§ **MATERIAL FOR THIS EXERCISE**
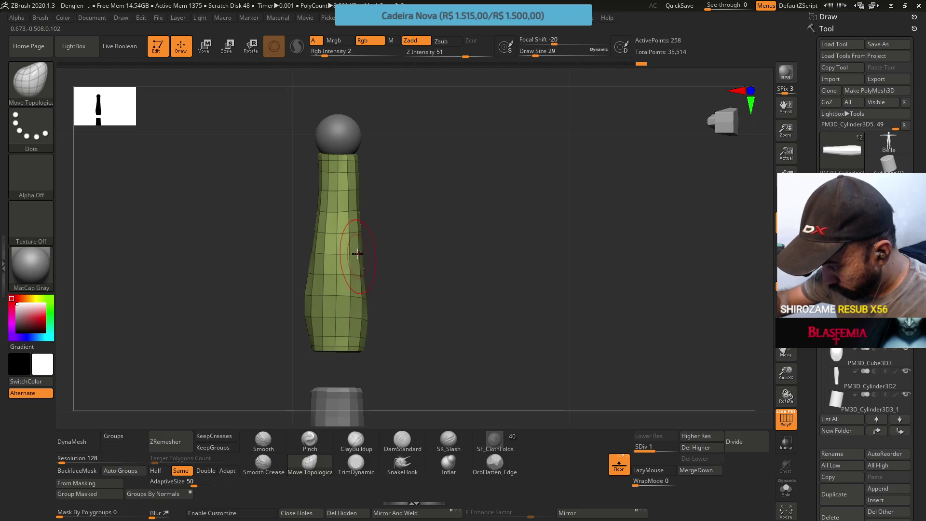
{"action": "mouse_move", "coordinate": [396, 227]}
{"action": "right_mouse_down"}
{"action": "mouse_move", "coordinate": [372, 248]}
{"action": "mouse_move", "coordinate": [386, 296]}
{"action": "mouse_move", "coordinate": [382, 209]}
{"action": "mouse_move", "coordinate": [376, 265]}
{"action": "right_mouse_up"}
{"action": "type", "text": "s20"}
{"action": "key", "text": "Return"}
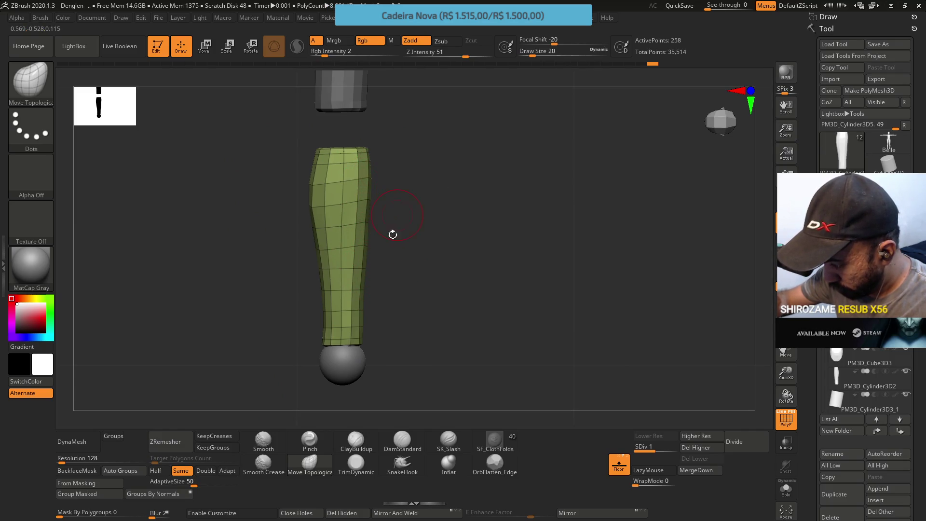
{"action": "key", "text": "ctrl+d"}
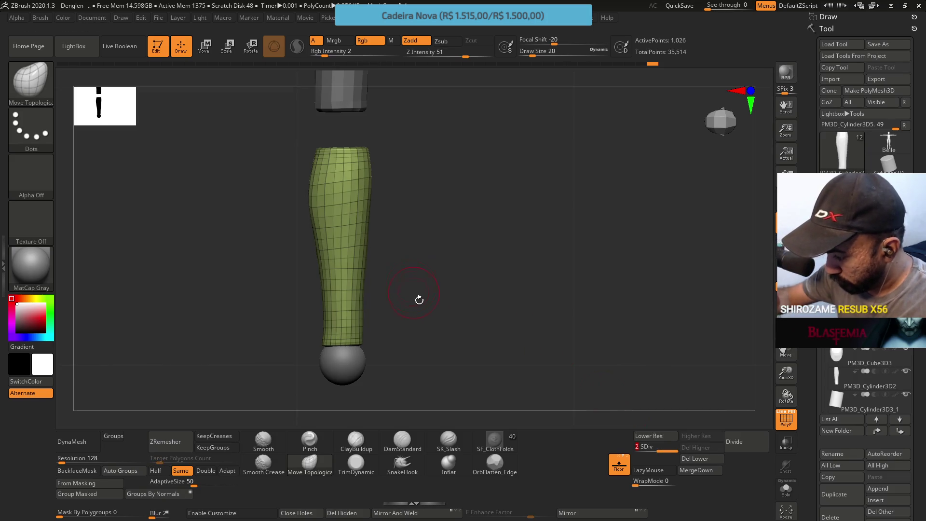
Step: Drop the forearm cylinder to SDiv 1 (258 points) with wireframe shown, and set draw size 37
{"action": "key", "text": "shift+f"}
{"action": "mouse_move", "coordinate": [441, 261]}
{"action": "left_mouse_down"}
{"action": "mouse_move", "coordinate": [447, 232]}
{"action": "mouse_move", "coordinate": [433, 224]}
{"action": "mouse_move", "coordinate": [423, 314]}
{"action": "mouse_move", "coordinate": [588, 314]}
{"action": "left_mouse_up"}
{"action": "left_click_drag", "start_coordinate": [660, 451], "coordinate": [430, 286]}
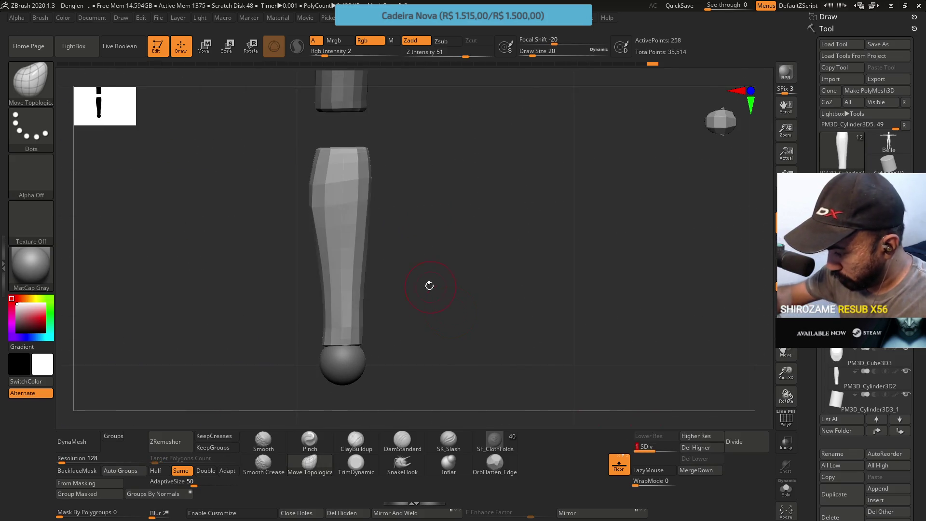
{"action": "key", "text": "shift+f"}
{"action": "mouse_move", "coordinate": [378, 213]}
{"action": "left_mouse_down", "text": "alt"}
{"action": "mouse_move", "coordinate": [391, 271]}
{"action": "mouse_move", "coordinate": [313, 252]}
{"action": "left_mouse_up", "text": "alt"}
{"action": "key", "text": "s"}
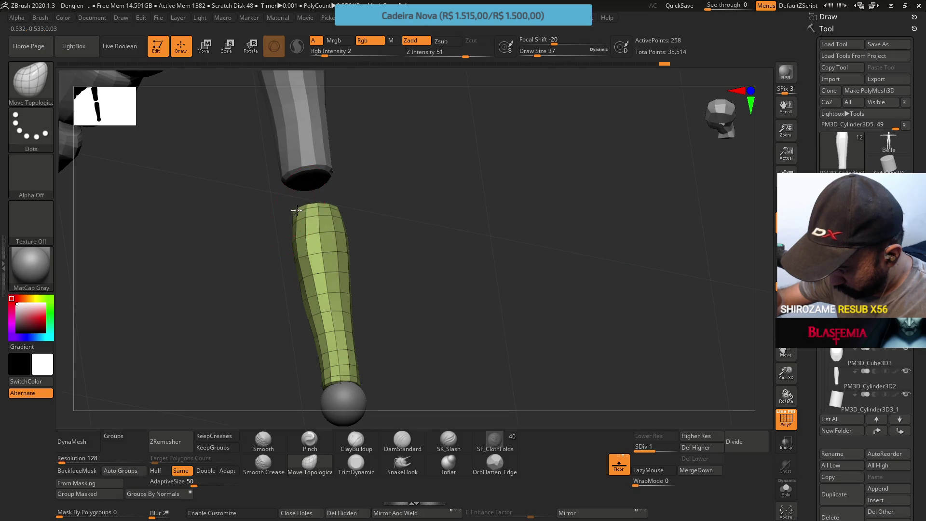
Step: Hide the forearm wireframe and compare its first and second subdivision levels up close
{"action": "mouse_move", "coordinate": [306, 302]}
{"action": "left_mouse_down", "text": "shift"}
{"action": "mouse_move", "coordinate": [372, 256]}
{"action": "mouse_move", "coordinate": [361, 266]}
{"action": "left_mouse_up", "text": "shift"}
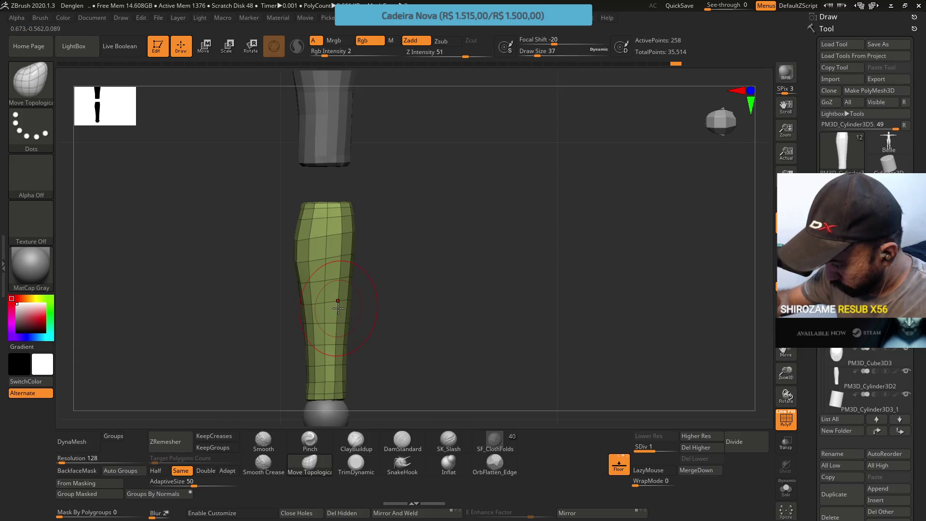
{"action": "key", "text": "shift+f"}
{"action": "mouse_move", "coordinate": [479, 333]}
{"action": "left_mouse_down"}
{"action": "mouse_move", "coordinate": [462, 263]}
{"action": "mouse_move", "coordinate": [480, 248]}
{"action": "mouse_move", "coordinate": [540, 325]}
{"action": "left_mouse_up"}
{"action": "left_click", "coordinate": [662, 443]}
{"action": "mouse_move", "coordinate": [437, 263]}
{"action": "left_mouse_down"}
{"action": "mouse_move", "coordinate": [428, 246]}
{"action": "mouse_move", "coordinate": [438, 222]}
{"action": "mouse_move", "coordinate": [425, 253]}
{"action": "mouse_move", "coordinate": [417, 219]}
{"action": "mouse_move", "coordinate": [475, 213]}
{"action": "mouse_move", "coordinate": [492, 228]}
{"action": "mouse_move", "coordinate": [491, 251]}
{"action": "mouse_move", "coordinate": [460, 278]}
{"action": "mouse_move", "coordinate": [472, 263]}
{"action": "left_mouse_up"}
{"action": "key", "text": "shift+d"}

§ **TASK DESCRIPTION**
Where a line in the records above contains the word "text", copy that line.

§ **SOLUTION TO THIS PROBLEM**
{"action": "type", "text": "s20"}
{"action": "key", "text": "Return"}
{"action": "key", "text": "ctrl+d"}
{"action": "key", "text": "shift+f"}
{"action": "key", "text": "shift+f"}
{"action": "left_mouse_down", "text": "alt"}
{"action": "left_mouse_up", "text": "alt"}
{"action": "key", "text": "s"}
{"action": "left_mouse_down", "text": "shift"}
{"action": "left_mouse_up", "text": "shift"}
{"action": "key", "text": "shift+f"}
{"action": "key", "text": "shift+d"}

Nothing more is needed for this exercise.